A quite different picture
Quarterly GDP growth for 2018q1 was revised up by 0.1% meaning that the UK economy expanded by 0.2% at the start of the year. Revisions also touched 2017 data and growth for 2017 has been downgraded to 1.7% instead of the 1.8% firstly thought.
As we have already analysed, the weak performance of q1 was a mix of various factors such as bad weather which affected construction and some services such as those in transports, food & accommodation and in-store retail.
Notably, construction was the sector affected the most by today’s revisions thanks to a new methodology introduced by the ONS. The sector, firstly thought to contract by 3.3% in the preliminary release and 2.7% in the second release, has actually contracted just by 0.8%. This was also partly due to huge revision in 2017 data where figures were revised up 1.4%.
Historically ONS struggled with estimates of the construction sector which were commonly revised up after the preliminary releases.
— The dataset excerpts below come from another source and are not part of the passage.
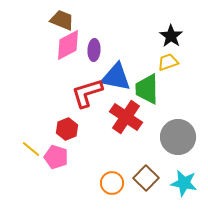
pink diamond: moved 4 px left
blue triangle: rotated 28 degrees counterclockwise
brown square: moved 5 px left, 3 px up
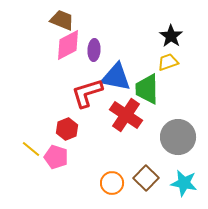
red cross: moved 2 px up
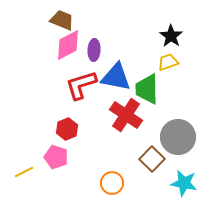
red L-shape: moved 6 px left, 8 px up
yellow line: moved 7 px left, 23 px down; rotated 66 degrees counterclockwise
brown square: moved 6 px right, 19 px up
Hopefully the new methodology will give us more reliable statistics, even if we understand the difficulties in working with national statistics.
More revisions
Construction was not the only sector touched by revisions.
Indeed, manufacturing was also revised and in this case it’s not great news. The small expansion we talked about (+0.2% in the first quarter of 2018) has now become a small contraction (-0.1%).
As you might already imagine, the differences within the manufacturing sectors are even bigger moving from the 3.6% upwards revision of the electrical sector (which still remains one of the worst Q1 performer at -5.3%) to the 2.8% downward revision to other transport (mainly aerospace and shipbuilding).
Business investment in struggling but not as much as total investment
After the preliminary release, several analysts thought that the GDP by expenditure breakdown (only available from the second release) would have shown a small contraction of consumption expenditure and a small expansion of investment. In May we learned that this was not the case and the June release confirmed it.
The second GDP release showed business investment contracting by 0.2% in the quarter after a weak but positive expansion in the third and fourth quarter of 2017. However, since a lot was revised on the output side, the expenditure side was revised as well.
Now we know that business investment contracted by 0.4%, however the big expenditure downward revision was for the other components of gross fixed capital formation. Overall investments in the UK (business and non-business) contracted by 1.3% instead of the 0.9% expansion pencilled in the second release. Quoting the ONS “the revision was due mainly to the incorporation of updated information from central government departments and improved local government estimates”.
…and trade was revised too
Finally, trade balances were also affected by new data showing that exports were flat in the quarter (upward revised from the 0.5% contraction showed in the 2nd release) and imports were down 0.2% ( -0.6% in the 2nd release).
A new system is starting
From July, a new monthly GDP estimate will be introduced and quarterly releases will be reduced to two from the current three. ONS will remove the preliminary release in order to improve accuracy over timeliness which will still remain good by international standards.
If this is the case, we will welcome it with open arms!